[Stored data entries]
☆ ☆ ☆ ☆
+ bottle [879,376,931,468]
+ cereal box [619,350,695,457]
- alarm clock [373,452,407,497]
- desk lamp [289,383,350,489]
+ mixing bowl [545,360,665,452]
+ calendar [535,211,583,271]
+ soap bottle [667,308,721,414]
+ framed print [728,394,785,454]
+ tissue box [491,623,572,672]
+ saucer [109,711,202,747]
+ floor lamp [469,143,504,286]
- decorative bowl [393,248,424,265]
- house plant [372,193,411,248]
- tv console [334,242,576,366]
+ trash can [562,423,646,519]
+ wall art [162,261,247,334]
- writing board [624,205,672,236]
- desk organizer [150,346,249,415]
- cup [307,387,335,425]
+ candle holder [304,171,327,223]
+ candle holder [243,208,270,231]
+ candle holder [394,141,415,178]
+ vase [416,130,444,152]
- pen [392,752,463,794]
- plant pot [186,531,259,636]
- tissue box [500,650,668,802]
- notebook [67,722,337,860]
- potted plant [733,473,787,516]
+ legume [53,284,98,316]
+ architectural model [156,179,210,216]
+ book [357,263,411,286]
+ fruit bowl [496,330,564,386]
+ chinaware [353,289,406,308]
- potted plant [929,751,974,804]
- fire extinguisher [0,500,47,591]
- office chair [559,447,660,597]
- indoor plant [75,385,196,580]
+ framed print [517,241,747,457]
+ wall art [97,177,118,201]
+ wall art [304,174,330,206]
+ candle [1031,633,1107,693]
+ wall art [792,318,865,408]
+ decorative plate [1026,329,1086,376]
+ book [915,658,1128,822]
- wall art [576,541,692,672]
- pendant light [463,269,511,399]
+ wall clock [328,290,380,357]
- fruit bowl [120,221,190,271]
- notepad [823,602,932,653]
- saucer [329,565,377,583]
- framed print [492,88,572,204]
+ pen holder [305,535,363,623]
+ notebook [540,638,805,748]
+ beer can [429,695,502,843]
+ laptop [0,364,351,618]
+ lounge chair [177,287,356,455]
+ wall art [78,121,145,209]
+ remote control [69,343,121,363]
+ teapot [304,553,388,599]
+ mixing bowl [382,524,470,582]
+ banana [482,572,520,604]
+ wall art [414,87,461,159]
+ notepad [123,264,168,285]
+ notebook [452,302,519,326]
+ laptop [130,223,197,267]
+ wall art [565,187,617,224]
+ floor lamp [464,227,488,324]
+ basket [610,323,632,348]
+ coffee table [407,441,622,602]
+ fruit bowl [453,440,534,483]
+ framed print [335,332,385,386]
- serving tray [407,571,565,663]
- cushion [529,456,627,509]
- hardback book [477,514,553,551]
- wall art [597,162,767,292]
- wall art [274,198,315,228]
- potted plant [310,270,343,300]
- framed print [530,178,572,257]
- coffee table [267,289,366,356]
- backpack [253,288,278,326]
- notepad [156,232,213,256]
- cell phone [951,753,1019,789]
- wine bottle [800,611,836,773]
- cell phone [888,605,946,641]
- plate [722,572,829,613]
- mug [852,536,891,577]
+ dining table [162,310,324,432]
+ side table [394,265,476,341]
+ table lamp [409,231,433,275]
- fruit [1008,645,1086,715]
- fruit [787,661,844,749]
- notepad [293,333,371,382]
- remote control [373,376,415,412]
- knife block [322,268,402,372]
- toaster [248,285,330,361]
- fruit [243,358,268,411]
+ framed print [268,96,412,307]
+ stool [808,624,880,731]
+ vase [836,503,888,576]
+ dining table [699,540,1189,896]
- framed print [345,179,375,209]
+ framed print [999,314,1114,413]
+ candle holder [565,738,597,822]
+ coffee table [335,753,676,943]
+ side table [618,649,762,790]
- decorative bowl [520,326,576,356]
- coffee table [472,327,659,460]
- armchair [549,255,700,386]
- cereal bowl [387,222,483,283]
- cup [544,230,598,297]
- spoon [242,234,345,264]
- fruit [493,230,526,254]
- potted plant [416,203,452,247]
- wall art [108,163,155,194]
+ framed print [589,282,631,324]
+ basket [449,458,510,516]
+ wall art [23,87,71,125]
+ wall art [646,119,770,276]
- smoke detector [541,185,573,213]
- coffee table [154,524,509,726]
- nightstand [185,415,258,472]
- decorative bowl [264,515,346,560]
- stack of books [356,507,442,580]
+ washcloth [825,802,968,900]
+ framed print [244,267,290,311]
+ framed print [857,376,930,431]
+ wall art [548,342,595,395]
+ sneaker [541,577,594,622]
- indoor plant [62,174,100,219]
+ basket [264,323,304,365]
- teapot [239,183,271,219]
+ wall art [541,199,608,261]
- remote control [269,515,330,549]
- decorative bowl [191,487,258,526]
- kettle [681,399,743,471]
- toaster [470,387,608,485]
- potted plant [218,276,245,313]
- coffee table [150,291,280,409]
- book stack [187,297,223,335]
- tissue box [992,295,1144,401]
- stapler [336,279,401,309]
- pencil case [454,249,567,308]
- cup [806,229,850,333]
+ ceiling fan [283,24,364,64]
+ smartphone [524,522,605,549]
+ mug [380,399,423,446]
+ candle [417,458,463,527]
☆ ☆ ☆ ☆
## TASK TO CARRY OUT
The response must hold only the lines above from the line with "dining table [699,540,1189,896]" through the line with "- coffee table [472,327,659,460]", each copied exactly, both ends kept.

## FINISHED TASK
+ dining table [699,540,1189,896]
- framed print [345,179,375,209]
+ framed print [999,314,1114,413]
+ candle holder [565,738,597,822]
+ coffee table [335,753,676,943]
+ side table [618,649,762,790]
- decorative bowl [520,326,576,356]
- coffee table [472,327,659,460]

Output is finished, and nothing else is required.